══ LISTED RECORDS
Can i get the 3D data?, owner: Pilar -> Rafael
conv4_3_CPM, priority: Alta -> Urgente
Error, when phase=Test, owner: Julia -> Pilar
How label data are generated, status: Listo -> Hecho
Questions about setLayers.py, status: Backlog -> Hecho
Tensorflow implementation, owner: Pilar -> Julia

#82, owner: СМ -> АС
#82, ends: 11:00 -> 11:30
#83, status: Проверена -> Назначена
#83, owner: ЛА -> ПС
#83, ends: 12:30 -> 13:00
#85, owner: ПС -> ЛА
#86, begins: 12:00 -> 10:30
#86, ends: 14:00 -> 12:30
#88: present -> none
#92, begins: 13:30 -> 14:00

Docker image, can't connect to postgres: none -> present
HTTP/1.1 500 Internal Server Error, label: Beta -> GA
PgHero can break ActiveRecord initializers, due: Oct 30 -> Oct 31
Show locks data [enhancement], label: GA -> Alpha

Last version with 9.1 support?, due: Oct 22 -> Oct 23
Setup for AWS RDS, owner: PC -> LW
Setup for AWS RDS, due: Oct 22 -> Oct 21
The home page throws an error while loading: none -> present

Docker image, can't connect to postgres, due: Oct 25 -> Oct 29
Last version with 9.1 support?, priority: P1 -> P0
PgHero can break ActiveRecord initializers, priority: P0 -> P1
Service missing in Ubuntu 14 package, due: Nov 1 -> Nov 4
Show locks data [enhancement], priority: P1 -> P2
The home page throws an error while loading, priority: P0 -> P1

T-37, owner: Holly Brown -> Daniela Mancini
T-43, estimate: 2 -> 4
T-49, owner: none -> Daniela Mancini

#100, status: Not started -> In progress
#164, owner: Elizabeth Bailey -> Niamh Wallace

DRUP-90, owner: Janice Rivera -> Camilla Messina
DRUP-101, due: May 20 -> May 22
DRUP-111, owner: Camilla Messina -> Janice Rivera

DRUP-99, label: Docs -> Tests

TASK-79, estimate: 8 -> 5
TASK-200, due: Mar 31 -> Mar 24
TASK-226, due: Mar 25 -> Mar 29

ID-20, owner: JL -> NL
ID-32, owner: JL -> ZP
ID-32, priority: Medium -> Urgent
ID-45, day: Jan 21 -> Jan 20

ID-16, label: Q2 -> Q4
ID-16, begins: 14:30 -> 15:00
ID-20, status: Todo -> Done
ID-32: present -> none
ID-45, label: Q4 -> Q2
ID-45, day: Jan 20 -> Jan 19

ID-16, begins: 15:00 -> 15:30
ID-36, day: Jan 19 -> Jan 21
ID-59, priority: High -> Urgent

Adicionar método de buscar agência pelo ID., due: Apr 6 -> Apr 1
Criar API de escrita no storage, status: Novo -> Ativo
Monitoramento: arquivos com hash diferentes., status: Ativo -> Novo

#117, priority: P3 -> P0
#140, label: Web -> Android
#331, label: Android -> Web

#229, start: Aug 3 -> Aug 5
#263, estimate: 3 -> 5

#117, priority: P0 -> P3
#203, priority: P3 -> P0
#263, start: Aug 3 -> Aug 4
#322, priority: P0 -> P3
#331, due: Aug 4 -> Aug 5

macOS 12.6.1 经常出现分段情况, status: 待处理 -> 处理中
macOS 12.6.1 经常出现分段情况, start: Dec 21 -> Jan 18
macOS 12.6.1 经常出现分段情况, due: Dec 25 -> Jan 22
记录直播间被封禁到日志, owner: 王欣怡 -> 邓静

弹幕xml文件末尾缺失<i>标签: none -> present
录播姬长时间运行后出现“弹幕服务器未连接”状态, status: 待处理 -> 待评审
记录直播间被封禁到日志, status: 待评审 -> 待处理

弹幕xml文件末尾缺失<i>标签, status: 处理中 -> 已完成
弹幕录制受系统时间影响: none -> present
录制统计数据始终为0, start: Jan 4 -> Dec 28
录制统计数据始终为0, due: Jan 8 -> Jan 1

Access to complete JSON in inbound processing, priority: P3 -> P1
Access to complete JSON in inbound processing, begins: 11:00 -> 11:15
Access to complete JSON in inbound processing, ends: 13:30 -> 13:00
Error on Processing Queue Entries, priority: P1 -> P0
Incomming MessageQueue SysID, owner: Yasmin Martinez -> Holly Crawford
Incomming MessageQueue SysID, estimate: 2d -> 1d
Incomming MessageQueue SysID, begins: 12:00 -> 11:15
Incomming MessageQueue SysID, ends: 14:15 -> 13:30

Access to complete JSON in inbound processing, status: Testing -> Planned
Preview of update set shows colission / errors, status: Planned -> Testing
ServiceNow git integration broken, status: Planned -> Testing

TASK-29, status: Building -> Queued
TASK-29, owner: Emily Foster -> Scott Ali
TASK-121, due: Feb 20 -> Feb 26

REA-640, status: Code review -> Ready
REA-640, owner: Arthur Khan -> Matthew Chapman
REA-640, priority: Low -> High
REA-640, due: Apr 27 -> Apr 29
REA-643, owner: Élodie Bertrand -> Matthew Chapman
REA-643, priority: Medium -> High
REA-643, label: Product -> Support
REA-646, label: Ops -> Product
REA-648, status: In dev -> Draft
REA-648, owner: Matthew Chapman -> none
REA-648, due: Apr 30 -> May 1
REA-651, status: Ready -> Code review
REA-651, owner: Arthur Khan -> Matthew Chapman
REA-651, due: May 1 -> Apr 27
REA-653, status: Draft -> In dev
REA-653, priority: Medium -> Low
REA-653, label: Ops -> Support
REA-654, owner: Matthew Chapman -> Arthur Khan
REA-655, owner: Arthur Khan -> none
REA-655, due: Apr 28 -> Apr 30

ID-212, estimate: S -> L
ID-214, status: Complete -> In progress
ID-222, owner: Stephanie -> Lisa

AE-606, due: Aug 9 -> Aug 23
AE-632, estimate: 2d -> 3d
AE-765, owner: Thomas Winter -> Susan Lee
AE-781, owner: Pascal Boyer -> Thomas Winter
════
Look above for the line holding "#92, begins: 13:30 -> 14:00". Print it and every line after it, exactly, through the line holding "Last version with 9.1 support?, priority: P1".

SOLUTION FOR THIS PROBLEM:
#92, begins: 13:30 -> 14:00

Docker image, can't connect to postgres: none -> present
HTTP/1.1 500 Internal Server Error, label: Beta -> GA
PgHero can break ActiveRecord initializers, due: Oct 30 -> Oct 31
Show locks data [enhancement], label: GA -> Alpha

Last version with 9.1 support?, due: Oct 22 -> Oct 23
Setup for AWS RDS, owner: PC -> LW
Setup for AWS RDS, due: Oct 22 -> Oct 21
The home page throws an error while loading: none -> present

Docker image, can't connect to postgres, due: Oct 25 -> Oct 29
Last version with 9.1 support?, priority: P1 -> P0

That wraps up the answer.